● **Extrait**:
La répression du corps à l’école était un thème classique après 1968 ; de nombreux ouvrages sont alors parus qui exploraient les modalités répressives non verbales liées aux réglementations, rituels et tolérances qui caractérisaient l’espace scolaire.
Au même moment, se sont développées à l’école durant les années 70, des activités, des pratiques scolaires et de découverte qui laissaient beaucoup plus de place aux possibilités d’expression physique et corporelle telles que :
modifications de conceptions au
sein du champ des activités physiques et sportives : développement de
l’expression corporelle, utilisation de techniques de relaxation, recours à la musique et à la danse,
activités de plein air et/ ou de
découverte avec déplacements laissant la part belle à l’aventure
corporelle : camps itinérants de vélo, camping semi sauvage,
Recours ou utilisation nouvelle
d’autres environnements : généralisation des activités aquatiques, courses
d’orientation, parcours de découverte.
Certaines de ces activités n’étaient pas nouvelles en soi ; celles qui étaient liées à l’idée d’aventure et de prise de risque dérivaient évidemment du scoutisme ; la nouveauté était leur prise en compte en milieu scolaire. Bien entendu, il convient de nuancer : ces évolutions de la tolérance de l’institution scolaire vis-à-vis d la place laissée au corps pendant le temps de l’école n’a pas concerné la majorité des élèves pour la simple raison que le plus grand nombre d’enseignants est resté durant cette période rétif à ces évolutions.

● **Travail demandé**:
(a) Dans l'extrait sur le corps à l'école, de quoi dérivaient les activités liées à l'idée d'aventure et de prise de risque ?
(b) Recopiez tout le passage de l'extrait sur le corps à l'école, depuis « La répression du » jusqu'à « caractérisaient l’espace scolaire. ».

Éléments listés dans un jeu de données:
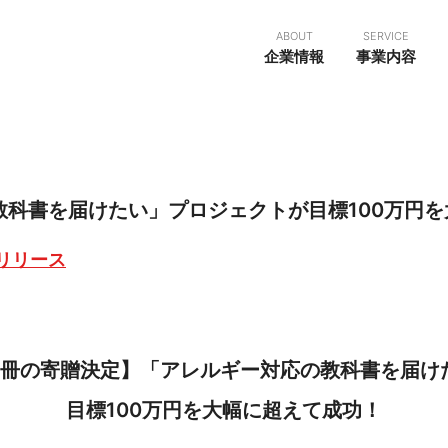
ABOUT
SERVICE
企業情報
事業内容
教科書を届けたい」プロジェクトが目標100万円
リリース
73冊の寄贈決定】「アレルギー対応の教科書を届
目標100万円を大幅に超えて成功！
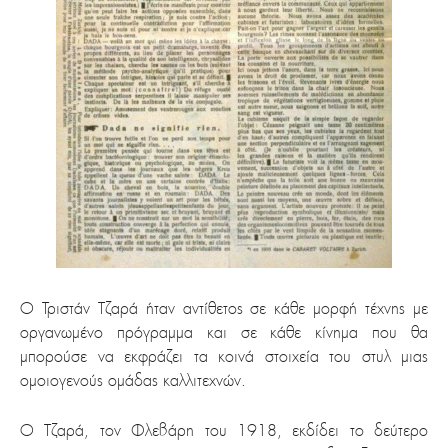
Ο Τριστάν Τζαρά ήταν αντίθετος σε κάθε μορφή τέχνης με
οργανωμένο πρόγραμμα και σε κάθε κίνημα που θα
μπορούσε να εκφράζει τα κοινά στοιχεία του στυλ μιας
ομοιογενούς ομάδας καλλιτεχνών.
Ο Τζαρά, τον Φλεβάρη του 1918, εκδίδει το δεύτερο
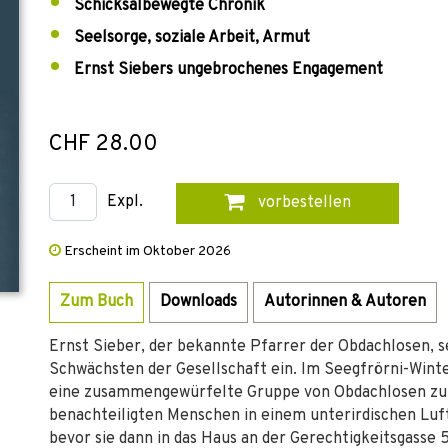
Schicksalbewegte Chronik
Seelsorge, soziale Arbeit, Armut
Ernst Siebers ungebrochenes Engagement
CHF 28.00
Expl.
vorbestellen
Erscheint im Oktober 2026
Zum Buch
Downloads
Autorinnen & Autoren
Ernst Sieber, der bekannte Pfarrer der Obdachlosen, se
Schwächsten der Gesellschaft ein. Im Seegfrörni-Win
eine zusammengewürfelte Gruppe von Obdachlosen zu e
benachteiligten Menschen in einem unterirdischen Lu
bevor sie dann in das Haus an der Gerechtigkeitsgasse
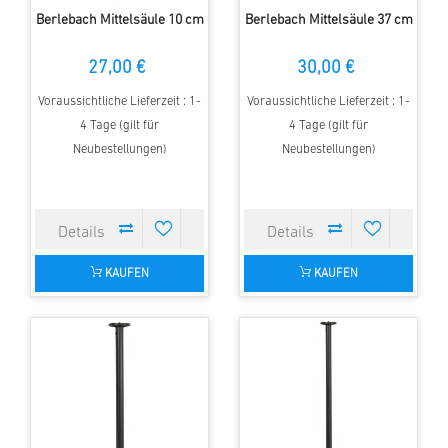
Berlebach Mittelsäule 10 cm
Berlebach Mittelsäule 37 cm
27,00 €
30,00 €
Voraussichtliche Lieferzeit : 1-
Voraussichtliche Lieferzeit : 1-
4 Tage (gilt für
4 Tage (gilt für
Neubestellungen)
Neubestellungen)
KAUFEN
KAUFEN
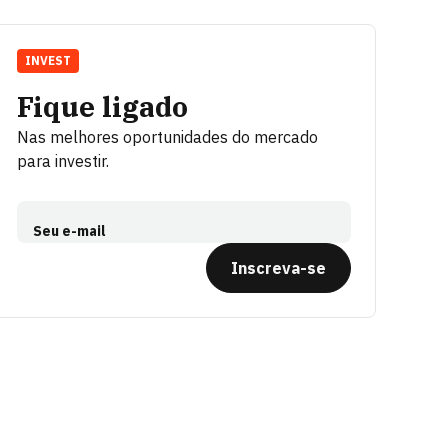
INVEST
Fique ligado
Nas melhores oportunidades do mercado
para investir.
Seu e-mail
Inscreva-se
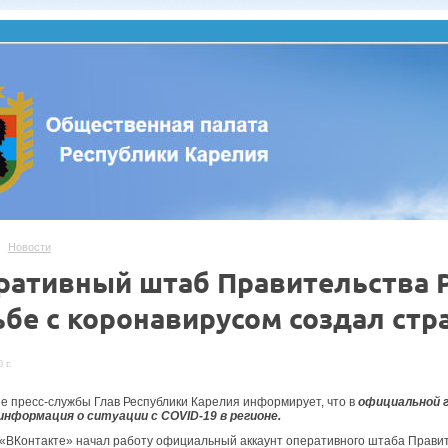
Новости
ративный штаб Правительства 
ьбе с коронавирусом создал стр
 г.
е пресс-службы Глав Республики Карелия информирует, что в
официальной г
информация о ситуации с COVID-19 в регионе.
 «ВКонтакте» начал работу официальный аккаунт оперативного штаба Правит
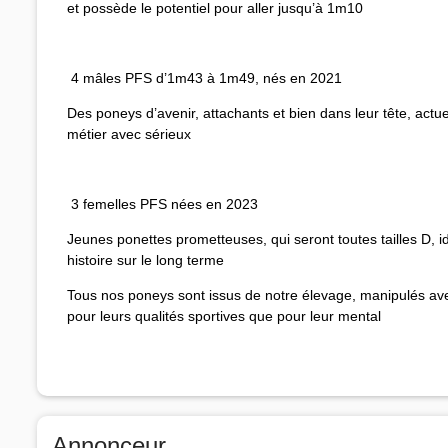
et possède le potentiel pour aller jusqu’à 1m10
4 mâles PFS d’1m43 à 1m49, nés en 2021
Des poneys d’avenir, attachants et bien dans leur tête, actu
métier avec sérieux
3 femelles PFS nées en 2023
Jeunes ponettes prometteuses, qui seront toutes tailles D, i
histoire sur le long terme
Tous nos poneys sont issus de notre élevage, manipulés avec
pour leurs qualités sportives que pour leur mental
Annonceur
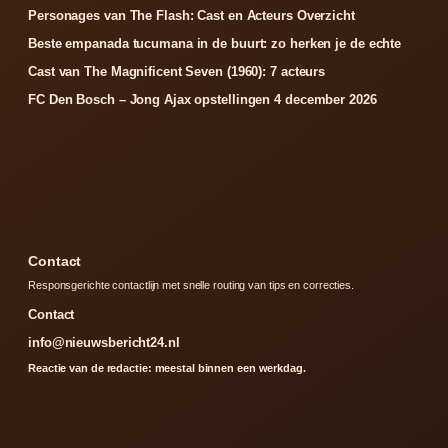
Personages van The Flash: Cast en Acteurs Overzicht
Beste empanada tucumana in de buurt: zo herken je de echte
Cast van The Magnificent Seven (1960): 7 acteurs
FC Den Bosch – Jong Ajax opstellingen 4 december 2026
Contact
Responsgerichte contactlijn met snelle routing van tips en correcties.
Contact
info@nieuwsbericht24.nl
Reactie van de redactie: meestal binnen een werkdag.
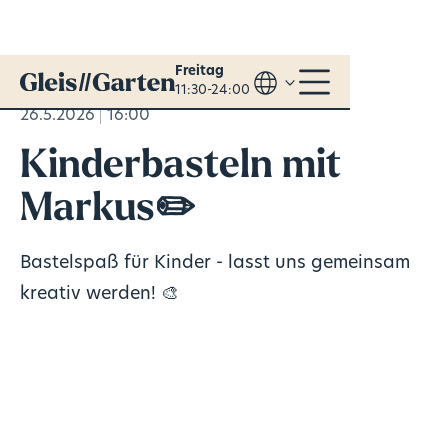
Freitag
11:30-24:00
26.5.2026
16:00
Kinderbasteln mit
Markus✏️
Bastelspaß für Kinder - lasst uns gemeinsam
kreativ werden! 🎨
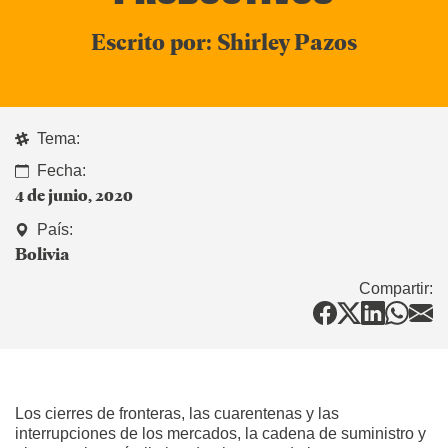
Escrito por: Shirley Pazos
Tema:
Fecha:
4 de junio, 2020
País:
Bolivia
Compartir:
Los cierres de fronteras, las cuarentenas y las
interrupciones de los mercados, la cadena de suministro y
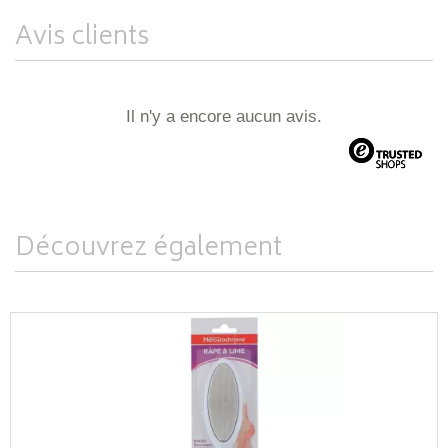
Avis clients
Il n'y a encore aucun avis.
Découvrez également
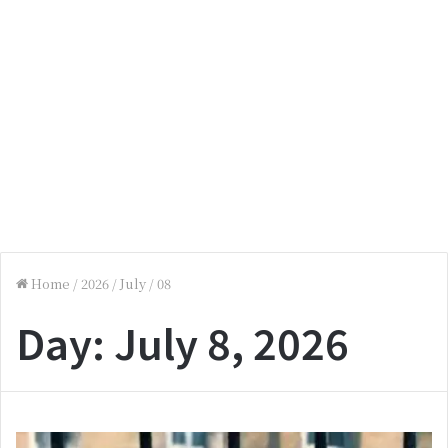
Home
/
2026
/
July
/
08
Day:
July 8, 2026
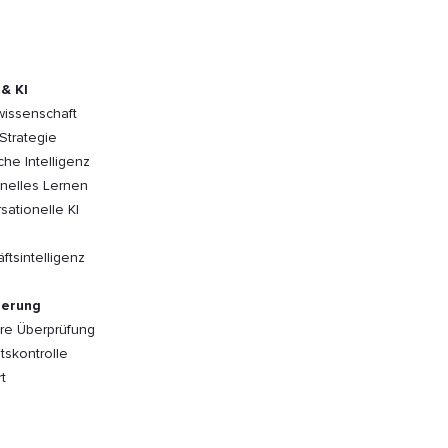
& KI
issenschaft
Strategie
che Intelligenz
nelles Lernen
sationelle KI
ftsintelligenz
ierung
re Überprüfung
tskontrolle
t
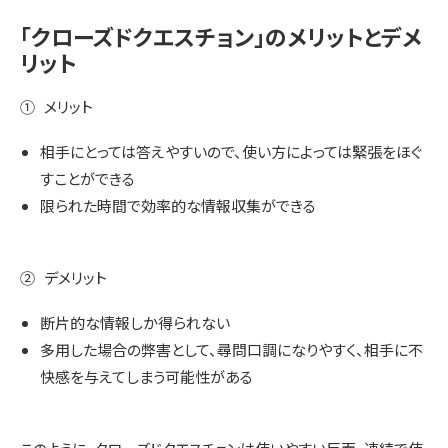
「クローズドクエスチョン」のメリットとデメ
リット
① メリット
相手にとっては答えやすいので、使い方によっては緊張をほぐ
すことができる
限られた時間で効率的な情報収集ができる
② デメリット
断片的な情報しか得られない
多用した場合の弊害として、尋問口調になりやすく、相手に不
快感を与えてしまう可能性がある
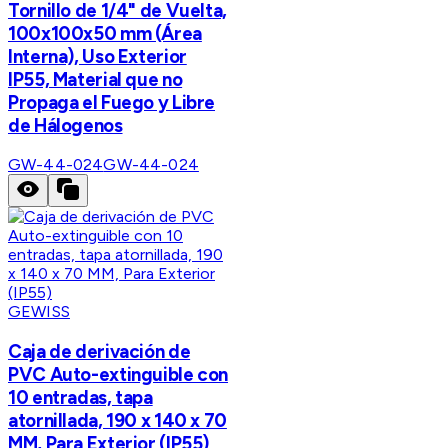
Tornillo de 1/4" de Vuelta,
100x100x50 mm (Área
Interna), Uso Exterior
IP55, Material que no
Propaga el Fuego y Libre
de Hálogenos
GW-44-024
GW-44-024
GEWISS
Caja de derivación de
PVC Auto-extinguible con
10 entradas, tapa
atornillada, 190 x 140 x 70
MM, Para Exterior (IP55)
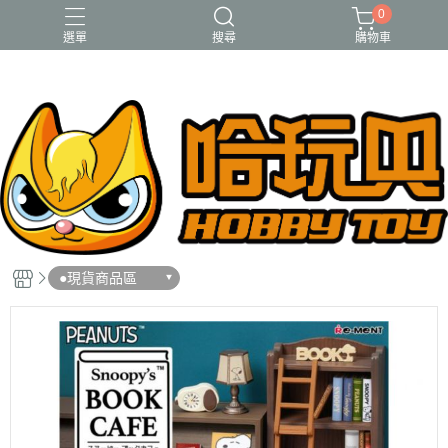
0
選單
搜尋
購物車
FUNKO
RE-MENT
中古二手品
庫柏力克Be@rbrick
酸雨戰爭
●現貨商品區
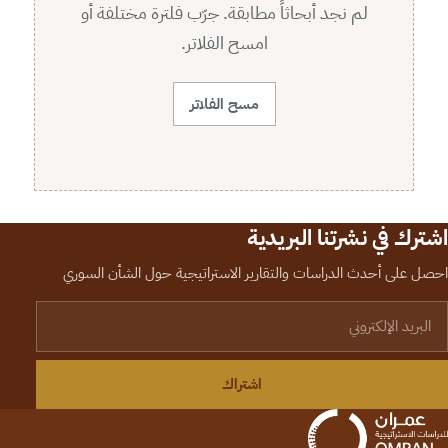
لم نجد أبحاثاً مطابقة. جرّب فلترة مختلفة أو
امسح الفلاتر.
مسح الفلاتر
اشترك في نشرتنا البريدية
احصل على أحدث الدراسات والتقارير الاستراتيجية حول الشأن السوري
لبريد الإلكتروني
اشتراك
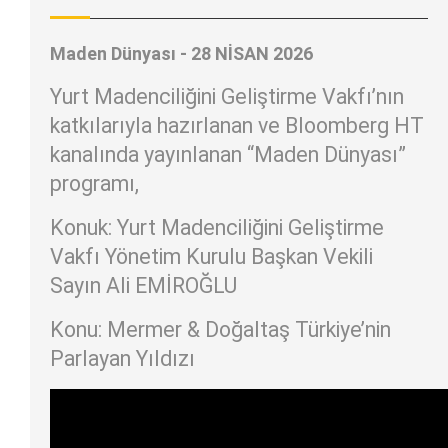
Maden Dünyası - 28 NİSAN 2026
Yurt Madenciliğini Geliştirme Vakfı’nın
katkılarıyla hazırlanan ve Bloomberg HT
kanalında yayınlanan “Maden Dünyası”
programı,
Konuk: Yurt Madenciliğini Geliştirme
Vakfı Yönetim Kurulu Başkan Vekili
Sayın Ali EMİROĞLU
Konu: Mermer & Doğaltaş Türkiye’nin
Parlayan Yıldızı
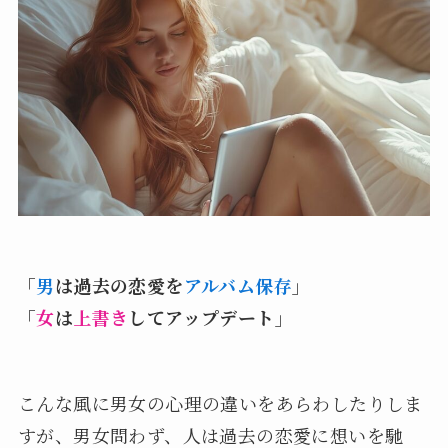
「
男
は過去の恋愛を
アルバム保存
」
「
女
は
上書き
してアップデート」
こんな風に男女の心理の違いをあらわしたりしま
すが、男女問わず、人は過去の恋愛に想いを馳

● **Réponses**:
(a) Elles dérivaient du scoutisme.

(b)
La répression du corps à l’école était un thème classique après 1968 ; de nombreux ouvrages sont alors parus qui exploraient les modalités répressives non verbales liées aux réglementations, rituels et tolérances qui caractérisaient l’espace scolaire.